Task details:
Taking the records line by line, how many lines contain the word "משום"? Answer with the number only.

Data under study:
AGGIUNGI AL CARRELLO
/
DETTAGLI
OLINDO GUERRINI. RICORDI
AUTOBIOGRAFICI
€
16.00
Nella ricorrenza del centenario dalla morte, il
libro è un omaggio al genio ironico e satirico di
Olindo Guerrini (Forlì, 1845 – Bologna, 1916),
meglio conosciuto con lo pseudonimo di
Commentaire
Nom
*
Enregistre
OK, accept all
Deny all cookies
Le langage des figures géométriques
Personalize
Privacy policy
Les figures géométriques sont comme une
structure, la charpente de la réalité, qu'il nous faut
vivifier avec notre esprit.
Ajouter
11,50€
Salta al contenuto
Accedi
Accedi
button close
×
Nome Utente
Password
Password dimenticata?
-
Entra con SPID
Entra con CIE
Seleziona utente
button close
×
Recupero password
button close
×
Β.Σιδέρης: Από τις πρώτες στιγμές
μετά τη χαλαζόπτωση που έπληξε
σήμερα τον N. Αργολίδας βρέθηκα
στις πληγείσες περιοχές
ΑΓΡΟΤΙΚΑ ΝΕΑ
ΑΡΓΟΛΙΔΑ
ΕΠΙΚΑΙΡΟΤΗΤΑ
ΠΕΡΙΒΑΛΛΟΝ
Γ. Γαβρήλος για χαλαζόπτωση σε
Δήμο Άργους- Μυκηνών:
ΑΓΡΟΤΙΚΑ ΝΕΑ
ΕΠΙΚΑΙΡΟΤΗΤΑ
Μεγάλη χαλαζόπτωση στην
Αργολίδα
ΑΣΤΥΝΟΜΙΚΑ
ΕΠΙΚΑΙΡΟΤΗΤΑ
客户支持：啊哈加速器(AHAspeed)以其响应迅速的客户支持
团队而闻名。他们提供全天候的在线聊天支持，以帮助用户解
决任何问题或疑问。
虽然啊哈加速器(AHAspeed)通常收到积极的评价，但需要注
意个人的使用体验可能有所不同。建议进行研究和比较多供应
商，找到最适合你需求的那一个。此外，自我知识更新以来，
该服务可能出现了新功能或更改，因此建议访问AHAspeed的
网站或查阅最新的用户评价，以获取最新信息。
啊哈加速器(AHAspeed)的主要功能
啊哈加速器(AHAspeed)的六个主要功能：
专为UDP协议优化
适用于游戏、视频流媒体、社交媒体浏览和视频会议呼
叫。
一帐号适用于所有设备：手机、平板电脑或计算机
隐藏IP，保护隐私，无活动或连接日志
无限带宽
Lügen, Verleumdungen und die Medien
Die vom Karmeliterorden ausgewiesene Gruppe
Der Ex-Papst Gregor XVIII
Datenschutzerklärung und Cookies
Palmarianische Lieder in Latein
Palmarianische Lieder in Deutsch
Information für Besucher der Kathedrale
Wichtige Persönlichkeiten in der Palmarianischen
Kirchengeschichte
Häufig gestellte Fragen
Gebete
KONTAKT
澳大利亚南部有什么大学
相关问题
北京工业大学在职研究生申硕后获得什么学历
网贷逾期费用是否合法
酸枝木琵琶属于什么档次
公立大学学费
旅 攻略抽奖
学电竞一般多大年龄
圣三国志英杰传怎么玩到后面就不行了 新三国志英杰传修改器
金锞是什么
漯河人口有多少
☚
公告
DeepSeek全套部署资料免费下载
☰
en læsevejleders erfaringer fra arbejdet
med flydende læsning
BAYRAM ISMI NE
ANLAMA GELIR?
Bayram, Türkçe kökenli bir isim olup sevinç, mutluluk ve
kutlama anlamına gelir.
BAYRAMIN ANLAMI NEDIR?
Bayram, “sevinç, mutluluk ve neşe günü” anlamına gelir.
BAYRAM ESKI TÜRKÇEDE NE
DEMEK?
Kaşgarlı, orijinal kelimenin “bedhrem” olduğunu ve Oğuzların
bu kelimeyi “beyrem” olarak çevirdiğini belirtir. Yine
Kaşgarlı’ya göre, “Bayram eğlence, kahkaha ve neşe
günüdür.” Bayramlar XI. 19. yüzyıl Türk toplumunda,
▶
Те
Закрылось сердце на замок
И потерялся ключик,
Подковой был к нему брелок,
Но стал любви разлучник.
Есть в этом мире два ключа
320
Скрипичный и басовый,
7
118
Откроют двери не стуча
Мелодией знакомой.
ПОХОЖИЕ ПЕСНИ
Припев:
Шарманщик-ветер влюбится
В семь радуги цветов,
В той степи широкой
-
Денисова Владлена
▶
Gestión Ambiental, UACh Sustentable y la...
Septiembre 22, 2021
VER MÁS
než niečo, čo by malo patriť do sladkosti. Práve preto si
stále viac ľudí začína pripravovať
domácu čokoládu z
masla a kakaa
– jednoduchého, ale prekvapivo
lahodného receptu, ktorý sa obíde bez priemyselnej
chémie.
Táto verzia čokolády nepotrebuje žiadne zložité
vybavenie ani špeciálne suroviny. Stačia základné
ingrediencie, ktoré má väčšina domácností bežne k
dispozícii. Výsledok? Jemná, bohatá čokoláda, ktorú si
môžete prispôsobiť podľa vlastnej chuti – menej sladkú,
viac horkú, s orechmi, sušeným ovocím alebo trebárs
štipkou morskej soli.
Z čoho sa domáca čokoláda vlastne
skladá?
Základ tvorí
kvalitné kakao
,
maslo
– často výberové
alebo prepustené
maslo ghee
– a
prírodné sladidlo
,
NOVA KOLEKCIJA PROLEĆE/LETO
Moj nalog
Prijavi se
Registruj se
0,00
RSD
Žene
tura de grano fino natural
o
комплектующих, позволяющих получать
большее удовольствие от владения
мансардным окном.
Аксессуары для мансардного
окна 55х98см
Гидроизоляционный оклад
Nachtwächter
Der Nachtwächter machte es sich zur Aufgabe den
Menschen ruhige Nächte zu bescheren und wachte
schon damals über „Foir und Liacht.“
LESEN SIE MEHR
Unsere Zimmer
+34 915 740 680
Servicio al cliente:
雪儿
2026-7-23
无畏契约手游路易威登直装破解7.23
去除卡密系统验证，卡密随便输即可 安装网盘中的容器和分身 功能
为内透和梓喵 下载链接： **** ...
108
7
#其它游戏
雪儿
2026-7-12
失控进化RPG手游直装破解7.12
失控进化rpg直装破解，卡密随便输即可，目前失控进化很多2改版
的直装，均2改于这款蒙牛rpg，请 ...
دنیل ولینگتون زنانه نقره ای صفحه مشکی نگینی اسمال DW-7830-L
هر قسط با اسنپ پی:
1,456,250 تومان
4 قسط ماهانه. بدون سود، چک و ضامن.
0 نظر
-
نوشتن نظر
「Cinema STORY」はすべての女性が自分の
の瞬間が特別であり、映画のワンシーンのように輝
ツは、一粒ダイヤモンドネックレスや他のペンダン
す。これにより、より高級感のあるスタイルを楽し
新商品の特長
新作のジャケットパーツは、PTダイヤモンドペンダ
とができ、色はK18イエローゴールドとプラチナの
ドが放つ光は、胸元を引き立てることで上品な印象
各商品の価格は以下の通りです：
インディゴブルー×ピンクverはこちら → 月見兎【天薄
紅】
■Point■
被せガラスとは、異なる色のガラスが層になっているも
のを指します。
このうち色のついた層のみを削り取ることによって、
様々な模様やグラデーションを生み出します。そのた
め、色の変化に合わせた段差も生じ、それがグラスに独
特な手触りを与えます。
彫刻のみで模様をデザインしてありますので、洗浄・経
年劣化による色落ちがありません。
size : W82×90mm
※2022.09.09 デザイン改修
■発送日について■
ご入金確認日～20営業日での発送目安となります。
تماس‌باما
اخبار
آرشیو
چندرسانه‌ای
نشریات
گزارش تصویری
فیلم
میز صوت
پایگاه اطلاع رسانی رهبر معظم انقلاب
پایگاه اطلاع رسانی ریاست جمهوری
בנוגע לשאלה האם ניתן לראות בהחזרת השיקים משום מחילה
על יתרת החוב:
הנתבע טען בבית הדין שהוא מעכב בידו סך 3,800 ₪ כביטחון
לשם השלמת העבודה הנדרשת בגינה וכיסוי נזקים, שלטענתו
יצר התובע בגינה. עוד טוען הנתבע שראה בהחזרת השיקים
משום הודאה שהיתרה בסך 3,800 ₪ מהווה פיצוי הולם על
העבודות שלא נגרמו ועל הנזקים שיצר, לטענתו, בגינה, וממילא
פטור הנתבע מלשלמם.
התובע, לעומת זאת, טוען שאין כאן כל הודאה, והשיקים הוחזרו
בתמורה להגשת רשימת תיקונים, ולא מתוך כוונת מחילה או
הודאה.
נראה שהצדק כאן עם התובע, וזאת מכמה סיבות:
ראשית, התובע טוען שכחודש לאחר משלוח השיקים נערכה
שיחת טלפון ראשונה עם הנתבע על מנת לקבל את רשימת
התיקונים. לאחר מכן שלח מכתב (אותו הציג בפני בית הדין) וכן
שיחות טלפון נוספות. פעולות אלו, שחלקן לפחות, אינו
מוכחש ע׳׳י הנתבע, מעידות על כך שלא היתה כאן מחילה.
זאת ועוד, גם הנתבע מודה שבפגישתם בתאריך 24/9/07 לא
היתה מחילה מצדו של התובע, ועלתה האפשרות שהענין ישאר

Task output:
2